Rice’s attorney, Kathleen Murphy-Jones, also filed a lawsuit against Sunrise. She charged that police sent the catheters to a forensic lab and, in spring 2011, analysis showed none of the catheter lines had been cut and “there was evidence of product defect and/or failure.”

Murphy-Jones said Tuesday she is optimistic that information will be in files police said they will release at the end of the month.

National safety experts said if hospital officials had acted earlier to determine why at least a dozen catheter lines frequently separated, one child might not have had to endure a lifesaving operation and another might not have died.

“This is a failure of hospital leadership,” Debora Simmons, head of the Houston-based National Center for Cognitive Informatics and Decision Making in Healthcare, said in 2010.

Sylvia Young, CEO of Sunrise, an HCA hospital, at the time of the catheter problems, has been promoted to president of HCA’s Continental Division.

Ochoa-Reyes, who got a nursing job outside of a hospital, said Tuesday she might take a job at Sunrise if she is offered one.

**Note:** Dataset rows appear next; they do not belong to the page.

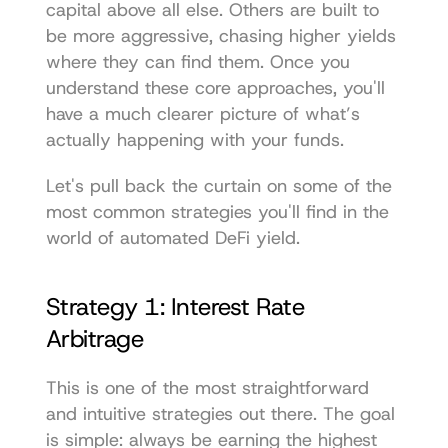
capital above all else. Others are built to 
be more aggressive, chasing higher yields 
where they can find them. Once you 
understand these core approaches, you'll 
have a much clearer picture of what’s 
actually happening with your funds.
Let's pull back the curtain on some of the 
most common strategies you'll find in the 
world of automated DeFi yield.
Strategy 1: Interest Rate 
Arbitrage
This is one of the most straightforward 
and intuitive strategies out there. The goal 
is simple: always be earning the highest 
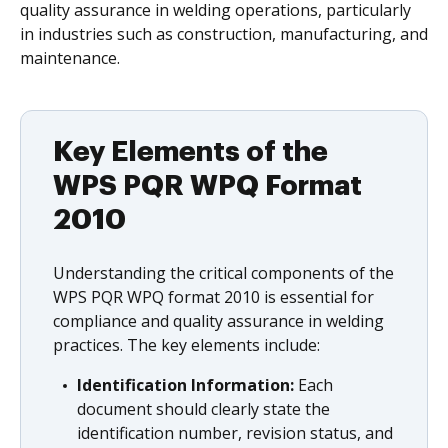
quality assurance in welding operations, particularly
in industries such as construction, manufacturing, and
maintenance.
Key Elements of the
WPS PQR WPQ Format
2010
Understanding the critical components of the
WPS PQR WPQ format 2010 is essential for
compliance and quality assurance in welding
practices. The key elements include:
Identification Information:
Each
document should clearly state the
identification number, revision status, and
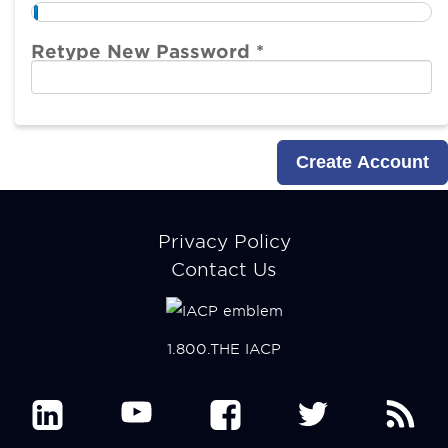
Retype New Password *
Footer
Privacy Policy
menu
Contact Us
1.800.THE IACP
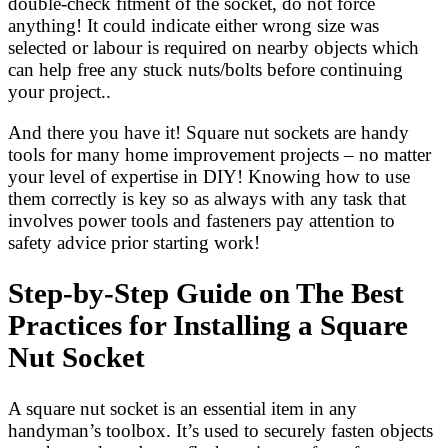
double-check fitment of the socket, do not force
anything! It could indicate either wrong size was
selected or labour is required on nearby objects which
can help free any stuck nuts/bolts before continuing
your project..
And there you have it! Square nut sockets are handy
tools for many home improvement projects – no matter
your level of expertise in DIY! Knowing how to use
them correctly is key so as always with any task that
involves power tools and fasteners pay attention to
safety advice prior starting work!
Step-by-Step Guide on The Best
Practices for Installing a Square
Nut Socket
A square nut socket is an essential item in any
handyman’s toolbox. It’s used to securely fasten objects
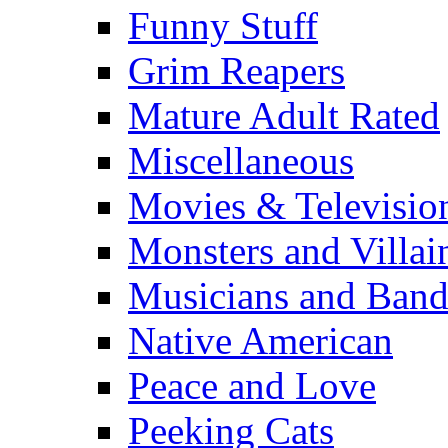
Funny Stuff
Grim Reapers
Mature Adult Rated
Miscellaneous
Movies & Televisio
Monsters and Villai
Musicians and Band
Native American
Peace and Love
Peeking Cats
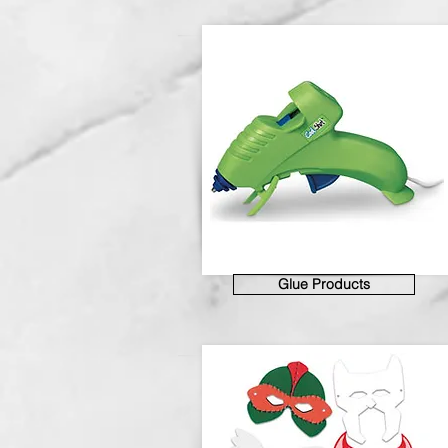
Glue Products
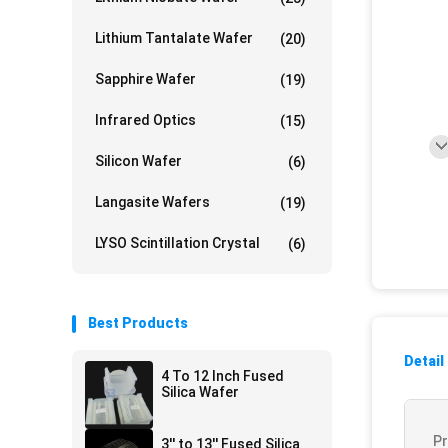
Lithium Tantalate Wafer
(20)
Sapphire Wafer
(19)
Infrared Optics
(15)
Silicon Wafer
(6)
Langasite Wafers
(19)
LYSO Scintillation Crystal
(6)
Best Products
Detail
4 To 12 Inch Fused
Silica Wafer
P
3'' to 13'' Fused Silica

Last month, U.S. District Court Judge Gloria Navarro ordered Sunrise officials to follow rulings by federal arbitrators which called for the nurses’ reinstatement with back pay.

Navarro also ruled that the hospital must pay attorneys’ fees.

“I loved that job,” Ochoa-Reyes said. “If I do go back, I’m doing this not just for me, but for other nurses, to show that we can’t be pushed around. And if I go back, I’ll go with my head held high. I did nothing wrong.”